Let’s start with a case:
49M with 25yr h/o HIV and intermittent compliance establishing care after PCP retired. Most recent regimen was TDF/FTC/EFV; he has been taking this 2-3 times a week to make it last. VL 12500, CD4 321. Genotype w/M184V. What would you prescribe?
Let’s talk #HIV Mutations! The M184V mutation is an NRTI mutation that is selected for by exposure to 3TC or FTC. The result is phenotypic resistance to both agents (susceptibility can drop by > 100-fold). There is also low-level resistance to ddI and ABC.
As a reminder, NRTI = nucleoside reverse transcriptase inhibitor.

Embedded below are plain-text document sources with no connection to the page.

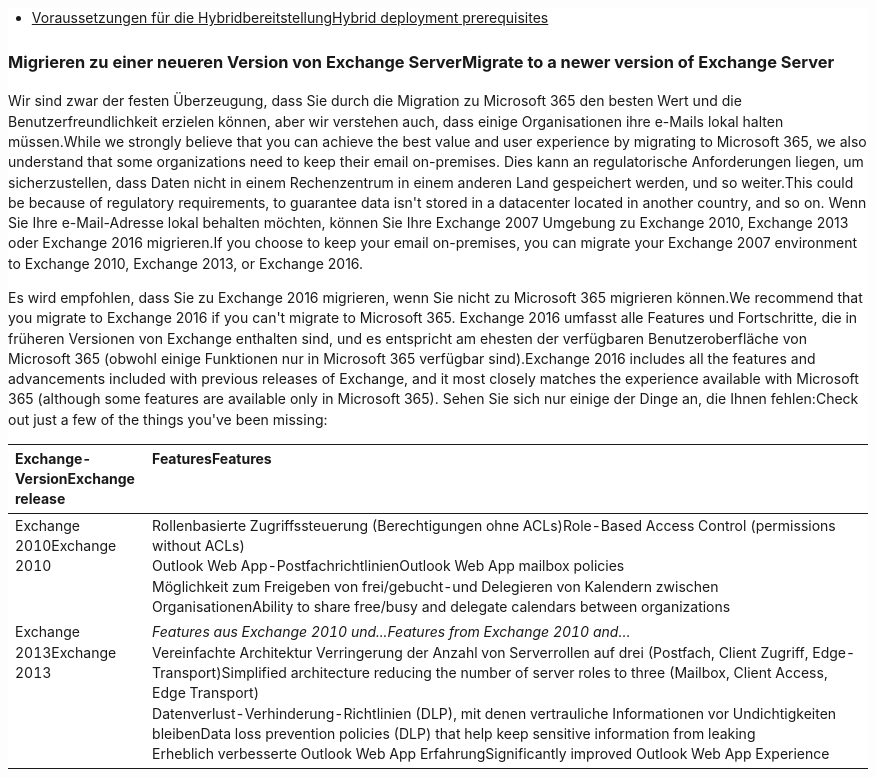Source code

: - [<span data-ttu-id="e21a9-232">Voraussetzungen für die Hybridbereitstellung</span><span class="sxs-lookup"><span data-stu-id="e21a9-232">Hybrid deployment prerequisites</span></span>](https://technet.microsoft.com/library/hh534377%28v=exchg.150%29.aspx)
    
### <a name="migrate-to-a-newer-version-of-exchange-server"></a><span data-ttu-id="e21a9-233">Migrieren zu einer neueren Version von Exchange Server</span><span class="sxs-lookup"><span data-stu-id="e21a9-233">Migrate to a newer version of Exchange Server</span></span>

<span data-ttu-id="e21a9-234">Wir sind zwar der festen Überzeugung, dass Sie durch die Migration zu Microsoft 365 den besten Wert und die Benutzerfreundlichkeit erzielen können, aber wir verstehen auch, dass einige Organisationen ihre e-Mails lokal halten müssen.</span><span class="sxs-lookup"><span data-stu-id="e21a9-234">While we strongly believe that you can achieve the best value and user experience by migrating to Microsoft 365, we also understand that some organizations need to keep their email on-premises.</span></span> <span data-ttu-id="e21a9-235">Dies kann an regulatorische Anforderungen liegen, um sicherzustellen, dass Daten nicht in einem Rechenzentrum in einem anderen Land gespeichert werden, und so weiter.</span><span class="sxs-lookup"><span data-stu-id="e21a9-235">This could be because of regulatory requirements, to guarantee data isn't stored in a datacenter located in another country, and so on.</span></span> <span data-ttu-id="e21a9-236">Wenn Sie Ihre e-Mail-Adresse lokal behalten möchten, können Sie Ihre Exchange 2007 Umgebung zu Exchange 2010, Exchange 2013 oder Exchange 2016 migrieren.</span><span class="sxs-lookup"><span data-stu-id="e21a9-236">If you choose to keep your email on-premises, you can migrate your Exchange 2007 environment to Exchange 2010, Exchange 2013, or Exchange 2016.</span></span>
  
<span data-ttu-id="e21a9-237">Es wird empfohlen, dass Sie zu Exchange 2016 migrieren, wenn Sie nicht zu Microsoft 365 migrieren können.</span><span class="sxs-lookup"><span data-stu-id="e21a9-237">We recommend that you migrate to Exchange 2016 if you can't migrate to Microsoft 365.</span></span> <span data-ttu-id="e21a9-238">Exchange 2016 umfasst alle Features und Fortschritte, die in früheren Versionen von Exchange enthalten sind, und es entspricht am ehesten der verfügbaren Benutzeroberfläche von Microsoft 365 (obwohl einige Funktionen nur in Microsoft 365 verfügbar sind).</span><span class="sxs-lookup"><span data-stu-id="e21a9-238">Exchange 2016 includes all the features and advancements included with previous releases of Exchange, and it most closely matches the experience available with Microsoft 365 (although some features are available only in Microsoft 365).</span></span> <span data-ttu-id="e21a9-239">Sehen Sie sich nur einige der Dinge an, die Ihnen fehlen:</span><span class="sxs-lookup"><span data-stu-id="e21a9-239">Check out just a few of the things you've been missing:</span></span>
  
|<span data-ttu-id="e21a9-240">**Exchange-Version**</span><span class="sxs-lookup"><span data-stu-id="e21a9-240">**Exchange release**</span></span>|<span data-ttu-id="e21a9-241">**Features**</span><span class="sxs-lookup"><span data-stu-id="e21a9-241">**Features**</span></span>|
|:-----|:-----|
|<span data-ttu-id="e21a9-242">Exchange 2010</span><span class="sxs-lookup"><span data-stu-id="e21a9-242">Exchange 2010</span></span>  <br/> | <span data-ttu-id="e21a9-243">Rollenbasierte Zugriffssteuerung (Berechtigungen ohne ACLs)</span><span class="sxs-lookup"><span data-stu-id="e21a9-243">Role-Based Access Control (permissions without ACLs)</span></span>  <br/>  <span data-ttu-id="e21a9-244">Outlook Web App-Postfachrichtlinien</span><span class="sxs-lookup"><span data-stu-id="e21a9-244">Outlook Web App mailbox policies</span></span>  <br/>  <span data-ttu-id="e21a9-245">Möglichkeit zum Freigeben von frei/gebucht-und Delegieren von Kalendern zwischen Organisationen</span><span class="sxs-lookup"><span data-stu-id="e21a9-245">Ability to share free/busy and delegate calendars between organizations</span></span>  <br/> |
|<span data-ttu-id="e21a9-246">Exchange 2013</span><span class="sxs-lookup"><span data-stu-id="e21a9-246">Exchange 2013</span></span>  <br/> | <span data-ttu-id="e21a9-247">*Features aus Exchange 2010 und...*</span><span class="sxs-lookup"><span data-stu-id="e21a9-247">*Features from Exchange 2010 and…*</span></span>  <br/>  <span data-ttu-id="e21a9-248">Vereinfachte Architektur Verringerung der Anzahl von Serverrollen auf drei (Postfach, Client Zugriff, Edge-Transport)</span><span class="sxs-lookup"><span data-stu-id="e21a9-248">Simplified architecture reducing the number of server roles to three (Mailbox, Client Access, Edge Transport)</span></span>  <br/>  <span data-ttu-id="e21a9-249">Datenverlust-Verhinderung-Richtlinien (DLP), mit denen vertrauliche Informationen vor Undichtigkeiten bleiben</span><span class="sxs-lookup"><span data-stu-id="e21a9-249">Data loss prevention policies (DLP) that help keep sensitive information from leaking</span></span>  <br/>  <span data-ttu-id="e21a9-250">Erheblich verbesserte Outlook Web App Erfahrung</span><span class="sxs-lookup"><span data-stu-id="e21a9-250">Significantly improved Outlook Web App Experience</span></span>  <br/> |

They function by being incorporated into the growing HIV DNA chain in place of a normal nucleotide – however, they are missing the hydroxyl group that allows chain continuation.

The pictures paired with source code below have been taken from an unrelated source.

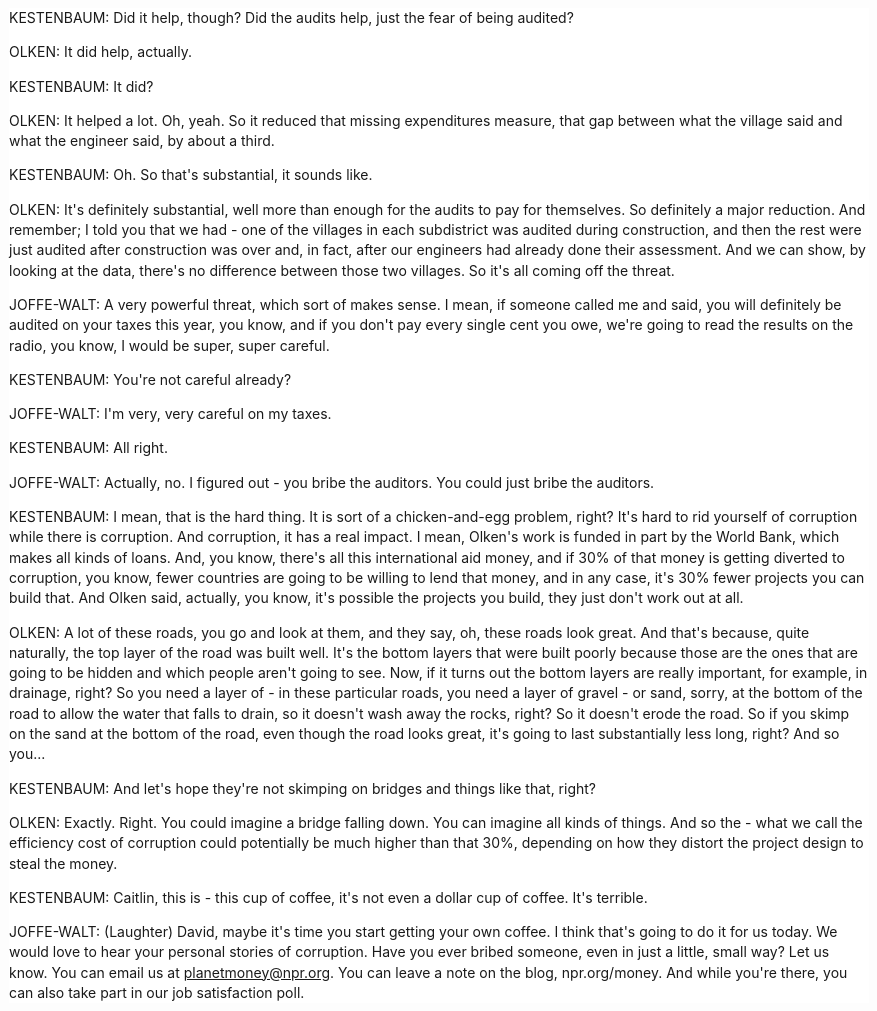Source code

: KESTENBAUM: Did it help, though? Did the audits help, just the fear of being audited?

OLKEN: It did help, actually.

KESTENBAUM: It did?

OLKEN: It helped a lot. Oh, yeah. So it reduced that missing expenditures measure, that gap between what the village said and what the engineer said, by about a third.

KESTENBAUM: Oh. So that's substantial, it sounds like.

OLKEN: It's definitely substantial, well more than enough for the audits to pay for themselves. So definitely a major reduction. And remember; I told you that we had - one of the villages in each subdistrict was audited during construction, and then the rest were just audited after construction was over and, in fact, after our engineers had already done their assessment. And we can show, by looking at the data, there's no difference between those two villages. So it's all coming off the threat.

JOFFE-WALT: A very powerful threat, which sort of makes sense. I mean, if someone called me and said, you will definitely be audited on your taxes this year, you know, and if you don't pay every single cent you owe, we're going to read the results on the radio, you know, I would be super, super careful.

KESTENBAUM: You're not careful already?

JOFFE-WALT: I'm very, very careful on my taxes.

KESTENBAUM: All right.

JOFFE-WALT: Actually, no. I figured out - you bribe the auditors. You could just bribe the auditors.

KESTENBAUM: I mean, that is the hard thing. It is sort of a chicken-and-egg problem, right? It's hard to rid yourself of corruption while there is corruption. And corruption, it has a real impact. I mean, Olken's work is funded in part by the World Bank, which makes all kinds of loans. And, you know, there's all this international aid money, and if 30% of that money is getting diverted to corruption, you know, fewer countries are going to be willing to lend that money, and in any case, it's 30% fewer projects you can build that. And Olken said, actually, you know, it's possible the projects you build, they just don't work out at all.

OLKEN: A lot of these roads, you go and look at them, and they say, oh, these roads look great. And that's because, quite naturally, the top layer of the road was built well. It's the bottom layers that were built poorly because those are the ones that are going to be hidden and which people aren't going to see. Now, if it turns out the bottom layers are really important, for example, in drainage, right? So you need a layer of - in these particular roads, you need a layer of gravel - or sand, sorry, at the bottom of the road to allow the water that falls to drain, so it doesn't wash away the rocks, right? So it doesn't erode the road. So if you skimp on the sand at the bottom of the road, even though the road looks great, it's going to last substantially less long, right? And so you...

KESTENBAUM: And let's hope they're not skimping on bridges and things like that, right?

OLKEN: Exactly. Right. You could imagine a bridge falling down. You can imagine all kinds of things. And so the - what we call the efficiency cost of corruption could potentially be much higher than that 30%, depending on how they distort the project design to steal the money.

KESTENBAUM: Caitlin, this is - this cup of coffee, it's not even a dollar cup of coffee. It's terrible.

JOFFE-WALT: (Laughter) David, maybe it's time you start getting your own coffee. I think that's going to do it for us today. We would love to hear your personal stories of corruption. Have you ever bribed someone, even in just a little, small way? Let us know. You can email us at planetmoney@npr.org. You can leave a note on the blog, npr.org/money. And while you're there, you can also take part in our job satisfaction poll.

The M184V mutation promotes some interesting physiology – it reduces overall viral fitness resulting in decreased replication in cells. The figure below (from PMID 10482597) compares several mutants to wild type (pNL4-3). Met184Val = M184V
Even when resistance develops, it seems that lamivudine (and presumably emtricitabine) continue to exert effects. Castagna et al demonstrated that even in M184V mutated viruses, lamivudine monotherapy (dark line) still reduced clinical failure. PMID: 16549962.
Interestingly M184V promotes increased susceptibility to tenofovir. This leads many experts to suggest continuing pressure with FTC or 3TC as a way to decrease fitness and promote increased susceptibility to TDF or TAF. Also, removing 3TC or FTC complicates many regimes
The wonderful @PaulSaxMD has two great M184V blog posts on HIV and ID observations which sum this up nicely! 👍
Pt 1: https://blogs.jwatch.org/hiv-id-observations/index.php/the-curious-case-of-m184v-part-2-and-more/2019/09/08/
Pt 2: https://blogs.jwatch.org/hiv-id-observations/index.php/the-curious-case-of-m184v-part-2-and-more/2019/09/08/
What should be done in patients with M184V mutations? There are a few options.
Based on DHHS guidelines (https://aidsinfo.nih.gov/guidelines/html/1/adult-and-adolescent-arv/15/virologic-failure) – it depends on what regimen they have failed. Our patient failed a regimen of NNRTI plus two NRTIs.
Guiding evidence comes from the DAWNING trial (PMID: 30732940) which evaluated those who failed NNRTI + 2 NRTI regimens. They were given either DTG or LPV/r plus 2 NRTIs. In this analysis, the DTG regimen was superior even though 85% of regimens contained FTC or 3TC!
Here is a question – do you feel comfortable extrapolating this to mean BIC/TAF/FTC is a reasonable regimen in this circumstance?
In summary, M184V is an HIV mutation that:
⬇️ Susceptibility to FTC and 3TC
⬇️ Viral Fitness
⬆️ Susceptibility to tenofovir
While multiple possible regimens exist, DTG + 2 NRTIs likely has the best evidence, followed by boosted PI + INSTI or 2 NRTIs.